» TEXTE À ANALYSER:
- - - - - - -

Le goût du beau

Le goût du Beau

 

J’ai lu dernièrement un texte qui parlait crûment de réalités charnelles. Rien de violent, rien d’obscène à première vue, pourtant, quelque chose en moi s’est déchiré. Une peine sourde, comme un voile tiré sur la lumière. J’ai refermé ces pages avec un goût de poussière dans la bouche, blessée sans trop savoir pourquoi. J’ai eu mal à l’âme, voilà tout.

 

Que de vulgarités dans la bouche des gens. Toute une panoplie qui m’arrive aux oreilles chaque jour. Ces grossièretés voilent le soleil dans mon cœur. Celui qui brillait sans retenue, sans faux-semblant, celui qui éclairait mon intériorité. Un peu comme une éclipse au-dedans, c’est un rapt à la beauté du vivant, à la candeur de l’âme, à la grandeur de notre vocation.

 

Que de gros mots, de répétitions vaines, de bassesses plein la bouche. Ces paroles cachent en une fraction de seconde l’Astre que je voyais dans les yeux de celui qui parlait. Tout d’un coup, le rideau tombe, l’étoile s’éteint, la lune dégringole des cieux. C’est la nuit avant l’heure. Je n’arrive plus à écouter. Fini.

 

Que d’inventions, d’abréviations inutiles, de sonorités claquantes pour les oreilles. Ces facilités verbales veulent mettre à l’aise alors qu’elles me cognent les tympans. Je n’entends plus les harmonies de Chopin, les concertos pour violoncelle, pas plus que la musique de l’âme qui prononçait ses syllabes en dégoût. La surdité m’attrape, le silence obscur envahit tout mon espace. Impossible désormais d’être attentive.

 

Oh bien sûr, comme tout le monde, mes lèvres ont trempé à cette sauce, j’ai prononcé moi-même tant de ces phrases vilaines et sombres. Et puis, un jour, je me suis écoutée. J’ai trouvé cela si laid. Tellement affreux voyez-vous, on ne m’y reprendra plus. Plus je vais, moins je supporte. Je ne sais pas pourquoi. Pourtant, vu l’ambiance, je m’y étais fait je crois. Oh, et puis non, je n’y arrivais plus. Je ne le voulais plus.

 

Que de saletés, de crasses verbales. Désormais, je m’en éloigne autant que possible. Que dire des odieuses écritures qui me sont tombées elles aussi sous les yeux. Toutes ces flèches blessent notre noblesse, notre vocation, notre finalité première. Nous sommes faits pour le Beau. Pourquoi certains auteurs se prélassent dans les détails de leur sexualité volage ? Pourquoi terminer toutes ces phrases par des obésités triviales ?

 

Je vous avouerai qu’en plus, les blagues salaces, toujours au-dessous du niveau de la ceinture, me fatiguent le cœur. La nausée monte en moi, leurs rires fétides, leurs ricanements, leurs cochonneries, leurs salissures orales, non, je m’y refuse absolument.

- - - - - - -

» DONNÉES FOURNIES:
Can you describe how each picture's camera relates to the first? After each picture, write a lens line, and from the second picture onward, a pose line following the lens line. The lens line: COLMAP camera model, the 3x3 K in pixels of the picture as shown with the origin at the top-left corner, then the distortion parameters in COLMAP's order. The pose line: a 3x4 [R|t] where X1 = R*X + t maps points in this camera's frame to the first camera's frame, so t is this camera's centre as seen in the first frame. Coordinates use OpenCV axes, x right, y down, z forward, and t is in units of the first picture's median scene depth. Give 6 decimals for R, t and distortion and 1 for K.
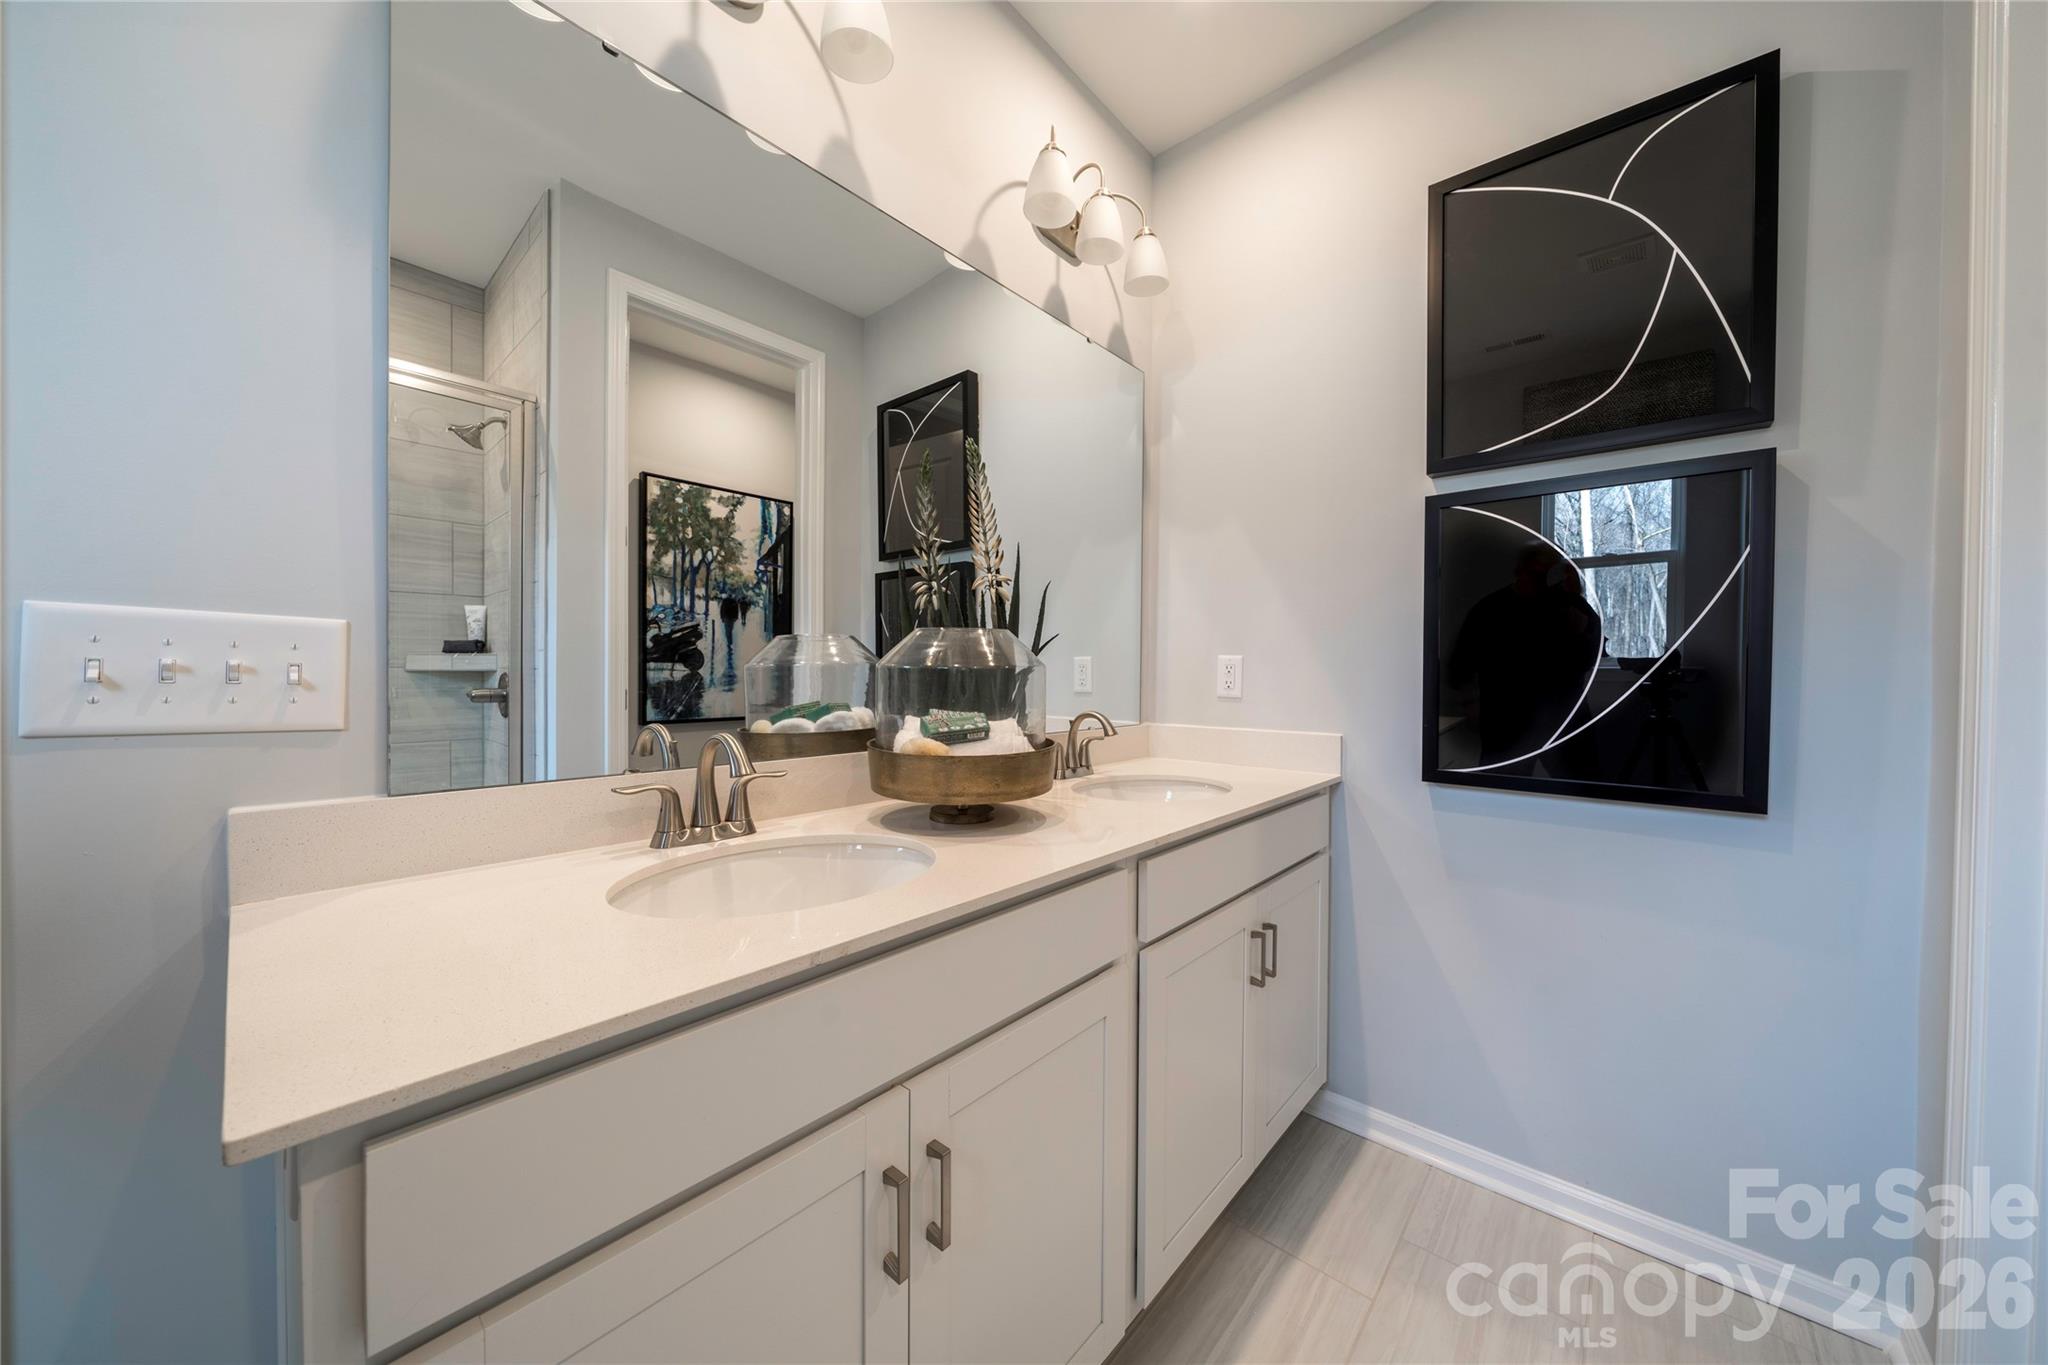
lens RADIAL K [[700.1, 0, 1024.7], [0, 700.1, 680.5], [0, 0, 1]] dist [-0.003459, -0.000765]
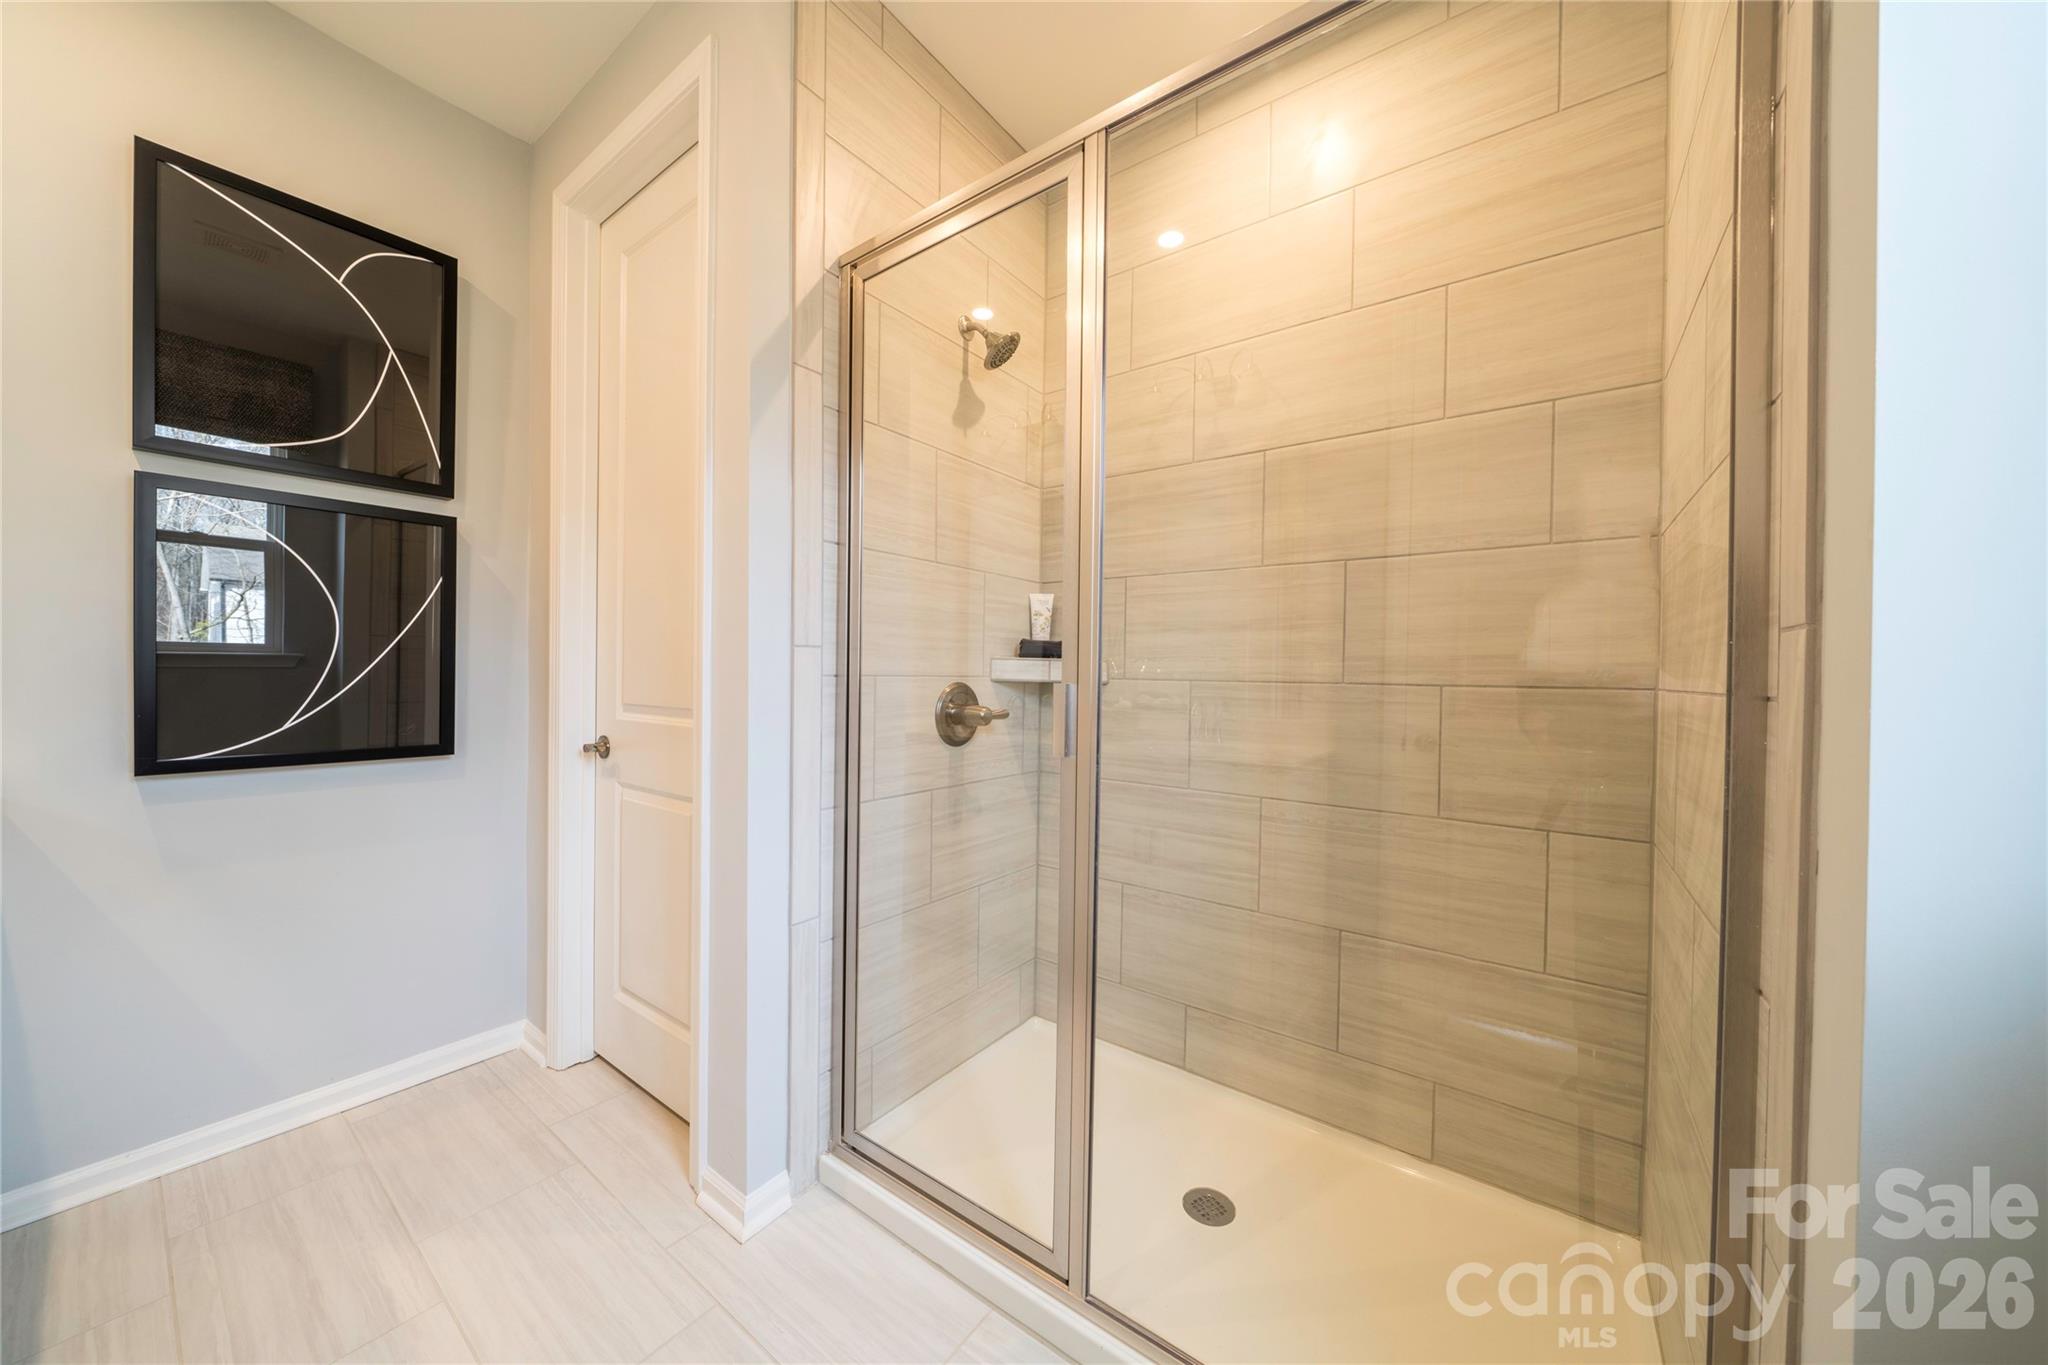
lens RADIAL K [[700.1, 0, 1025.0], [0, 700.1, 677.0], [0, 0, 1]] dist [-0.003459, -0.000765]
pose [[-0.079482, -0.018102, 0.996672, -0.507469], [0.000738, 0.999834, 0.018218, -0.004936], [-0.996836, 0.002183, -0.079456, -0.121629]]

- - - - - - -

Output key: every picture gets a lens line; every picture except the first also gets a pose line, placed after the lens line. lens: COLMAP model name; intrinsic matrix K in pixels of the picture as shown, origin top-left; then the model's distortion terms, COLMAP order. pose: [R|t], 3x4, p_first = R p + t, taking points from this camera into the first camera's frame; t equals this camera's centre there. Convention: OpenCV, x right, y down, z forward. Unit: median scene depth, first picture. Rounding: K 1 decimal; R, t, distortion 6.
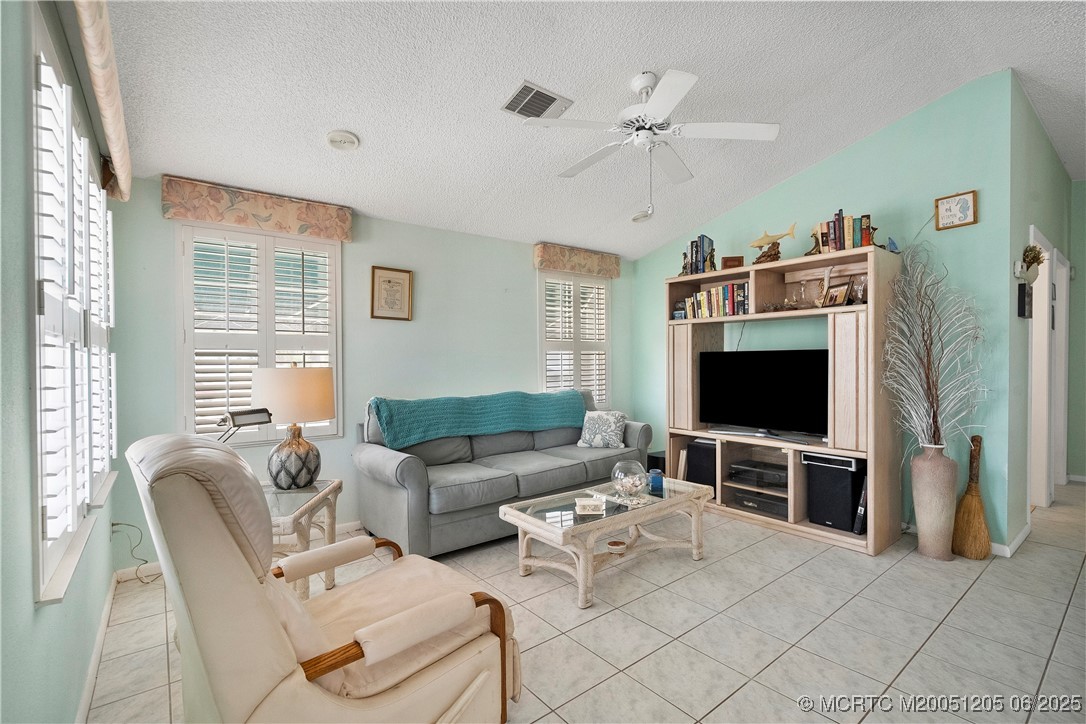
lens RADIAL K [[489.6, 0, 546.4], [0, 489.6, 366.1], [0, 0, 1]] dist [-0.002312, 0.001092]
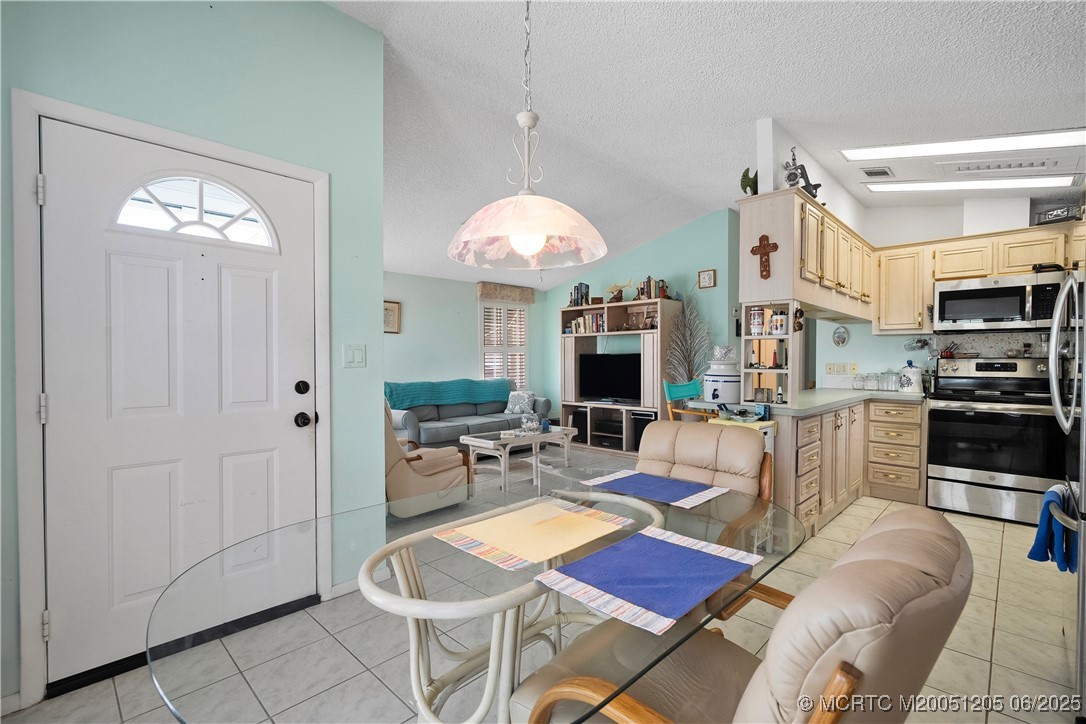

- - - - - - -

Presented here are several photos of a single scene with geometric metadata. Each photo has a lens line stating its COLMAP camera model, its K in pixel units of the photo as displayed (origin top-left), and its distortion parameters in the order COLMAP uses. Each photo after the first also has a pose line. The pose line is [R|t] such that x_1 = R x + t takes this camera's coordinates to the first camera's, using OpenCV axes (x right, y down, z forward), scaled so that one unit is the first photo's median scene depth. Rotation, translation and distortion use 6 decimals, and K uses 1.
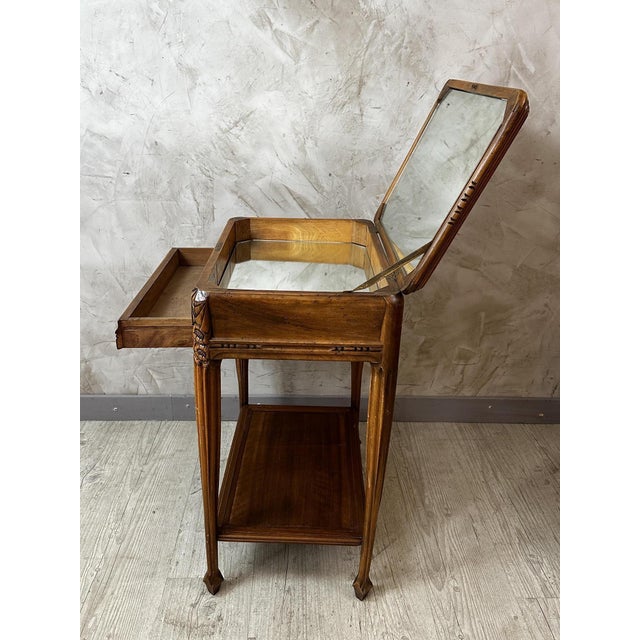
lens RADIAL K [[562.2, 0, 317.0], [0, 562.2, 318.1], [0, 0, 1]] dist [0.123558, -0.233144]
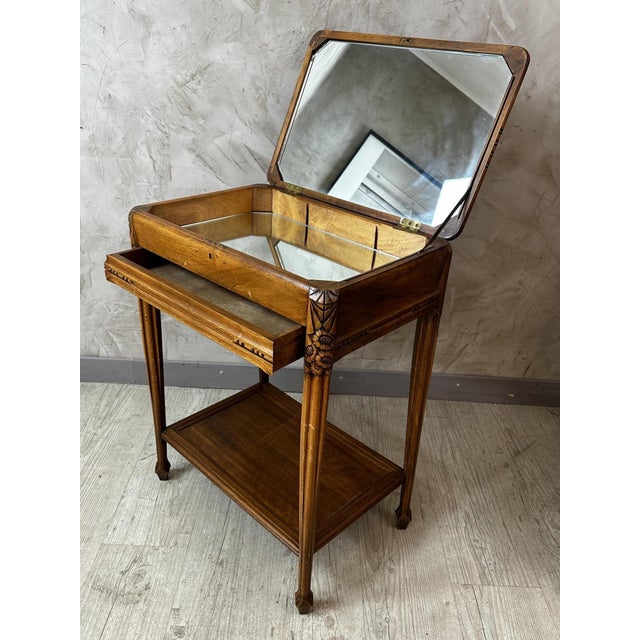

- - - - - - -

» CONSIGNE:
Pouvez-vous poursuivre le texte sur le goût du beau en reprenant juste après sa dernière phrase ?

» RÉSULTAT OBTENU:
À une époque, je m’exerçais moi-même à rire de ces intrigues rances, à l’odeur de luxure, comme le passage obligé pour se faire accepter. Mais voilà, chassez le naturel, il revient au galop. Cela s’accorde si peu avec ma nature. Évidemment, il m’est arrivé à moi aussi de suggérer, d’improviser quelques tournures, des joutes verbales. Rien à faire, cela ne durait pas dans le temps. Le malaise me saisissait tôt ou tard.

 

Il y a des expressions si ordurières, si indécentes, tellement triviales que la honte me gagnait. J’avais l’impression d’être comme contaminée par ces attitudes prosaïques, par tout ce verbiage, ce vocabulaire écœurant. Je vous avoue même ne pas toujours saisir le plaisir qu’il y a à salir sa bouche avec autant de laideur.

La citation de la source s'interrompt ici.